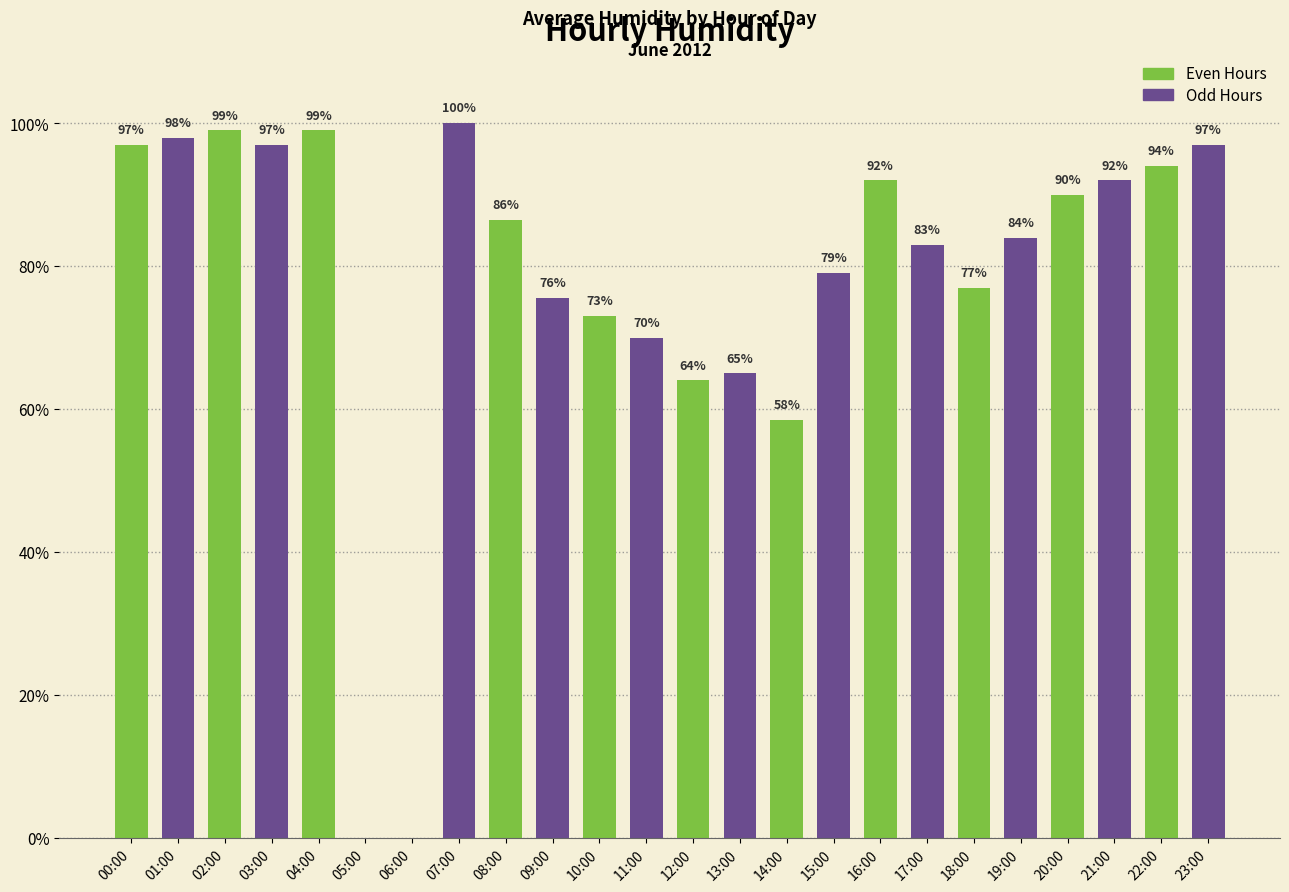

Which has a higher value, 04:00 or 21:00?

04:00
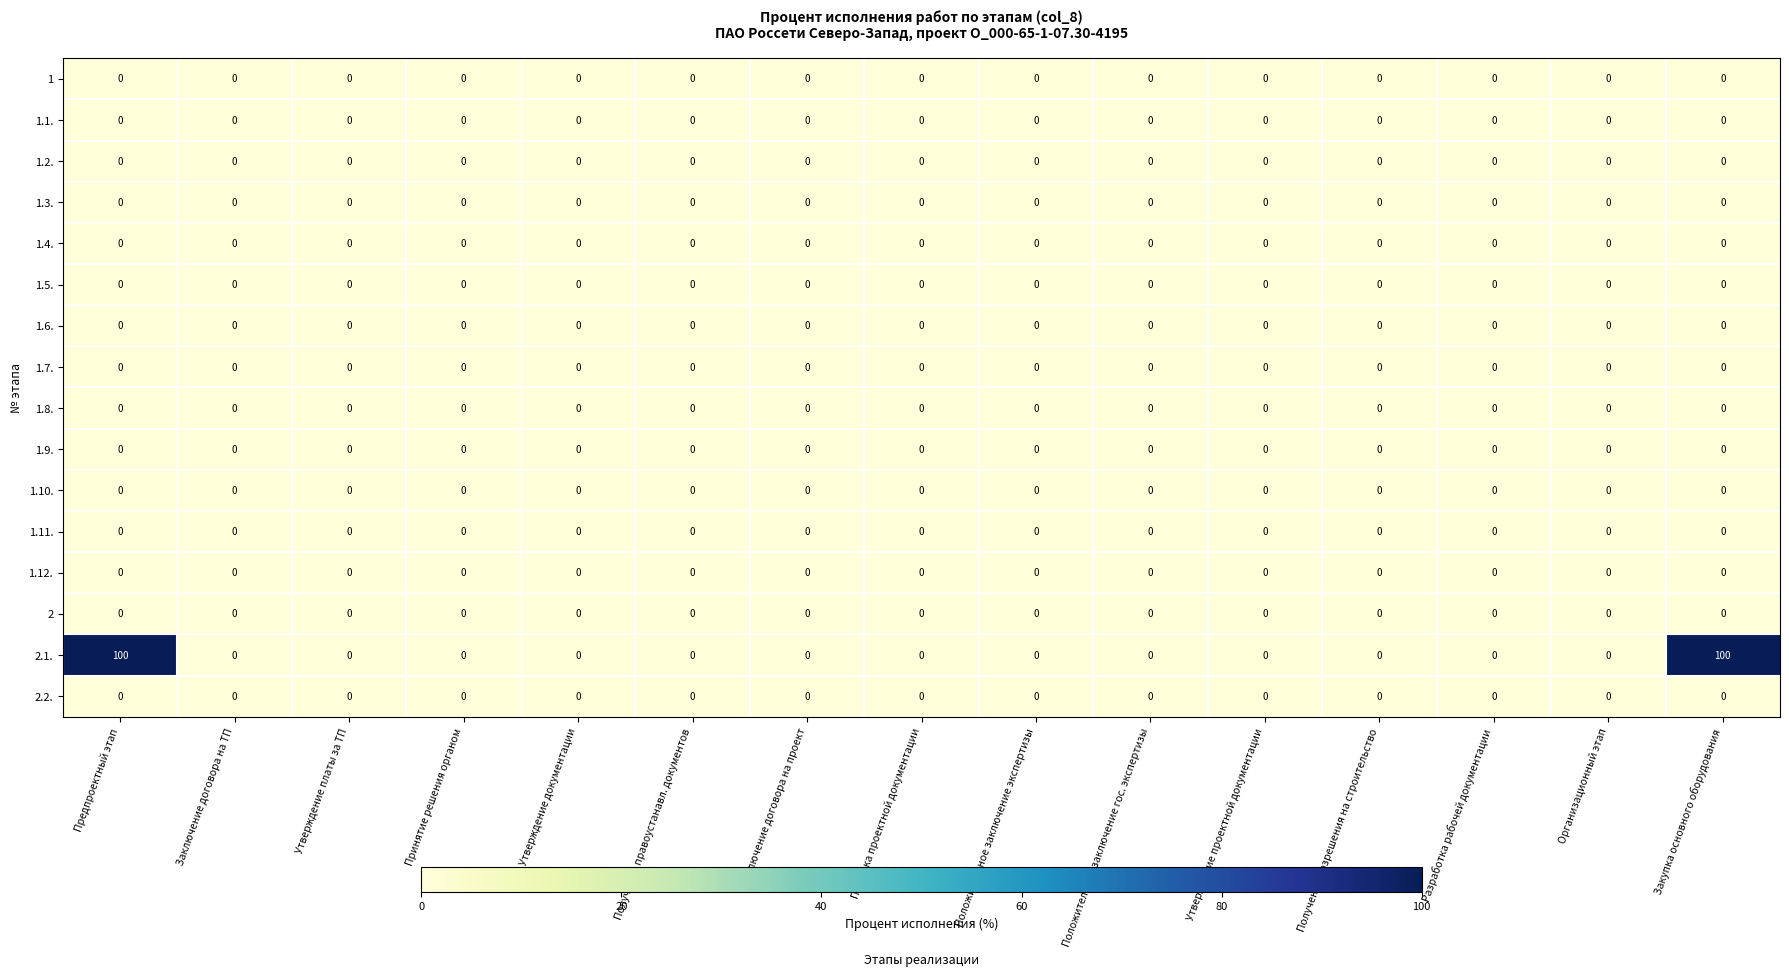

Is it true that 1.9. equals 0 at Утверждение документации?

True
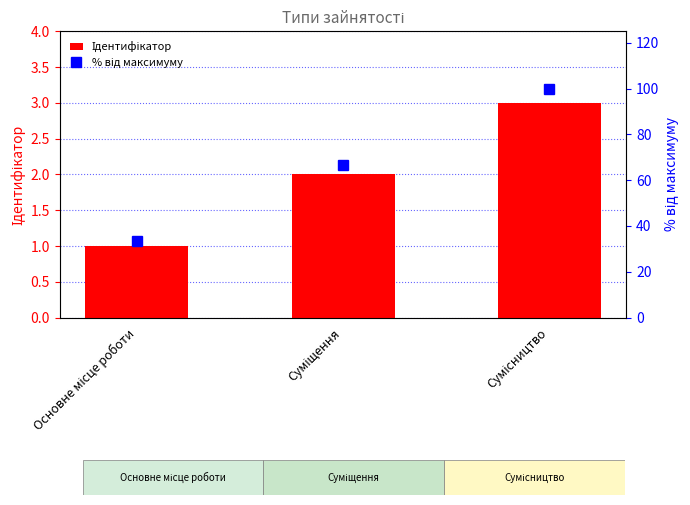

Which category has the lowest value across all series?

Основне місце роботи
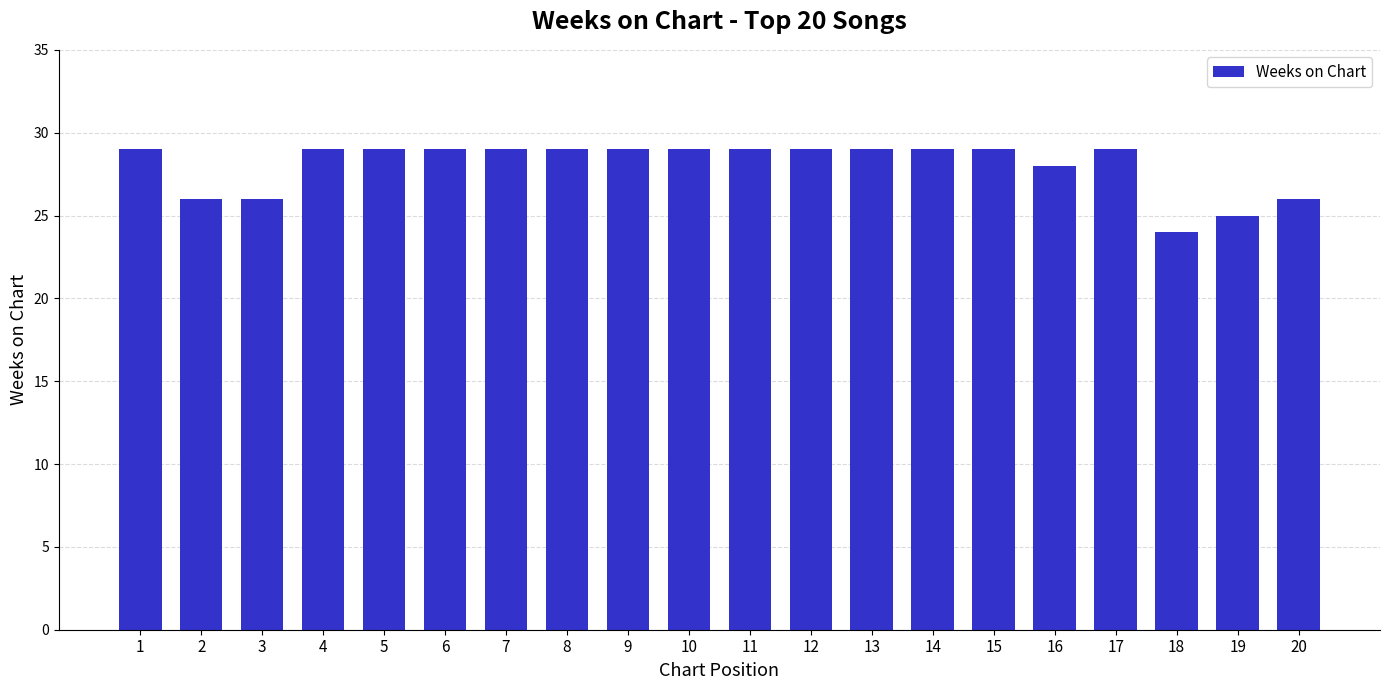

What value does the data have at 13?

29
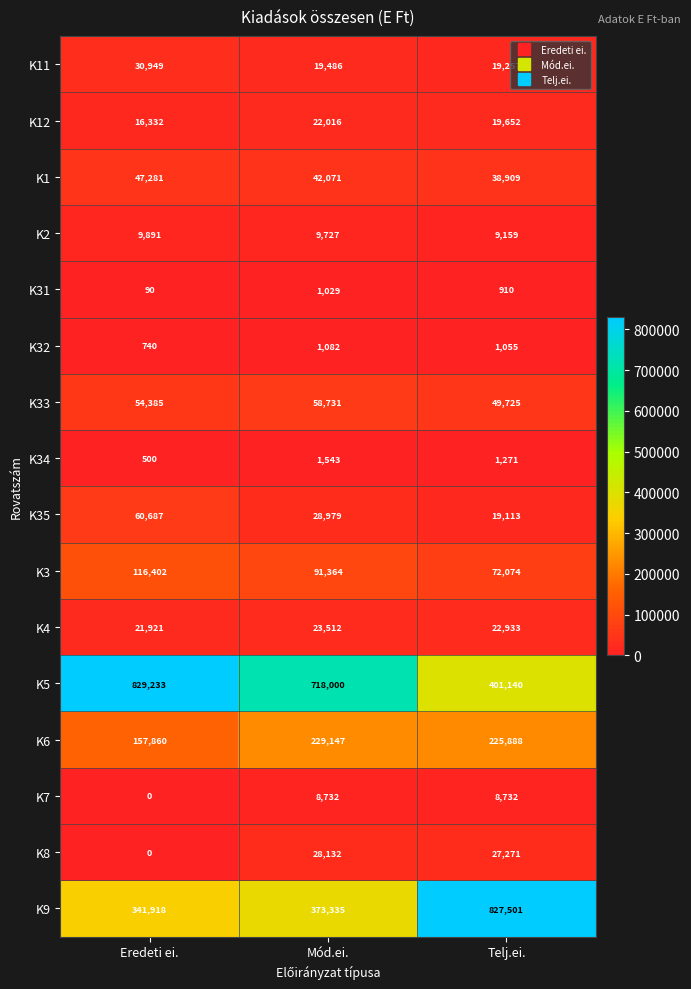

Which label corresponds to the smallest value in the chart?

Eredeti ei.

● ● ●

Please gather every line of the records that contains the word "Which" and copy each one in full. Case counts.

Which has a higher value, 04:00 or 21:00?
Which category has the lowest value across all series?
Which label corresponds to the smallest value in the chart?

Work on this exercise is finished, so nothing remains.